Immer wenn ich samstags auf dem Goldbekmarkt meinen Lieblings-Obst- und Gemüsebauern aufsuche, baut sich vor meinem geistigen Auge das Bild eines regionalen Landwirtes auf, der irgendwo in den Hamburger Provinzen wie Pinneberg, Klein Flottbek oder Blankenese auf seinen landwirtschaftlichen Feldern, die bereits vom Vater, dem Vater des Vaters und anderen Vorvätern bestellt, gehegt und beerntet worden sind.
Rund um sein Agrarwesen hört man es seit Jahrhunderten glücklich gackern, fröhlich grunzen und behaglich wiederkäuen. Zugegeben, nach 25 Jahren in der Werbung, könnte ich durchaus auch Opfer meiner eigenen Klischees und Wunschbilder geworden sein. Trotzdem vermittelt mir mein Lieblingsbauer genau diesen Eindruck.
Da ich selten nach Einkaufszettel sondern fast immer spontan und nach Gusto einkaufe, frage ich meinen Lieblingsbauern, wie gewohnt, ob er mir noch irgendwas persönlich empfehlen könnte? Und er konnte: nämlich wunderbare große, süße, knackige Kirschen, die ich auch gleich probieren sollte. Kaum befand sich die erste Kirsche im Verköstigungsprozess, vermeldet mein geistiges Auge erneut äußerst intensive Regungen:
Wieder sehe ich meinen sehr, sehr kernigen Lieblingsbauern. In Pinneberg, Klein Flottbek, Blankenese o. ä. In einem prächtigen Kirschbaumgehege, wie er bei strahlendem Sonnenschein auf einer wunderbar langen Leiter Kirschen pflückt und seine Ernte in leinengepolsterten Körbchen an einer naturbelassenen, ökologisch unbedenklichen Schnur hinab zu seiner ebenfalls gut gepolsterten, sehr, sehr ansehnlichen Bauersfrau läßt. Federnden Schrittes befördert die Bäuerin die Kirschkörbchen dann ins Bio-Erdkühle-Depot, wo die Kirschen bis zu ihrer Präsentation auf dem Goldbekmarkt sich in ihrem geschmacks- und form-vollendeten Reifeprozess befinden werden.
Schnitt zurück vom geistigen zum tatsächlichen Auge.

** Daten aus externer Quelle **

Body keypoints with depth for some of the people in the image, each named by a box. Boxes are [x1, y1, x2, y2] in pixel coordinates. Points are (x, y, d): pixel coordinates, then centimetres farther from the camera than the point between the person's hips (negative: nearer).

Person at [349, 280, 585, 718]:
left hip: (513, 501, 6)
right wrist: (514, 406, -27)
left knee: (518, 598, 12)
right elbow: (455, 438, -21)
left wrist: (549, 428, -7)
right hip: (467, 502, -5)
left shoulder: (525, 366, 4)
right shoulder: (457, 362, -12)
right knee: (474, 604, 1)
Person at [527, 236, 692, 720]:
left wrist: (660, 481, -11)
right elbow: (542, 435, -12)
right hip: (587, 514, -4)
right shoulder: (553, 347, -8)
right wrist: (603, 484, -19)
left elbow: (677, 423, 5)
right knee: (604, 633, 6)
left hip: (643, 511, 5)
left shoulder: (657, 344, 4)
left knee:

Denn dann passiert etwas völlig Unvorhergesehenes: Mein Lieblings-Obst- und Gemüsebauer lässt mich wissen, dass das leckere Kirschen aus der Türkei wären. Wie? – aus der Türkei? Ich will doch keine pressezensierten, unterdrückten, menschenrechtsverletzten Kurdenkinderarbeits-Kirschen! – die womöglich alle Schnauzbart tragen…
Ich sehe den Aufseher Erdogan in Uniform mit Schirmmütze und Sonnenbrille wie er mit einem Heckler und Koch Schnellfeuergewehr ein paar Salven in die Luft jagt, um daran zu erinnern, dass mit ihm und deutschen Rüstungs-Exporten nicht gut Kirschen essen ist.
Weiter sehe ich Merkel mit Erdogan, die sich auf einem Diwan lungernd gegenseitig mit Kirschen füttern. Süß anzuschauen, aber nee, ich will keine bitteren Despotenkirschen. Ich will Pinneberger, Klein Flottbeker, Blankeneser Kirschen.
Gekauft hab’ ich die Kirschen vom Bosporus dann doch. Man kann sie sich ja, wie andere Auswüchse des Lebens auch schönreden oder wenigstens auf seinem Blog schöntexten. Trotzdem werde ich meinen Lieblings-Bauern bitten, ob er nicht meinem und bestimmt vieler anderer einheimischer Wunschbilder gerecht werden – und für eine Handvoll Cent mehr wieder das vorteilhafte Gefühl von Ernten aus unserer regionalen Agrar- und auch sonstiger Kultur anbieten kann.
Sam Lazay, lebalcony
Schöne Bilder, Sam!
Und eine Realität, die man sich wohl nur noch mit schönen Bildern schönreden kann.
Aber geschmeckt haben die Kirschen, oder?
Ja, die Kirschen haben vorzüglich geschmeckt, Bettina. Um so mehr da ich meinem Barcelonäschen (nicht nur du hast eine formvollendete Nase), die mich am Wochenende besuchte, einen lecker Frühstücksquark daraus gezaubert habe. Trotzdem hätten sie mir noch besser geschmeckt, wenn sie aus einem heimischen Garten gekommen wären. Und nicht per schwerölverpestendem Container-Dampfer aus einem Kinderarbeitsland rund um die viertel Welt verschifft worden wären.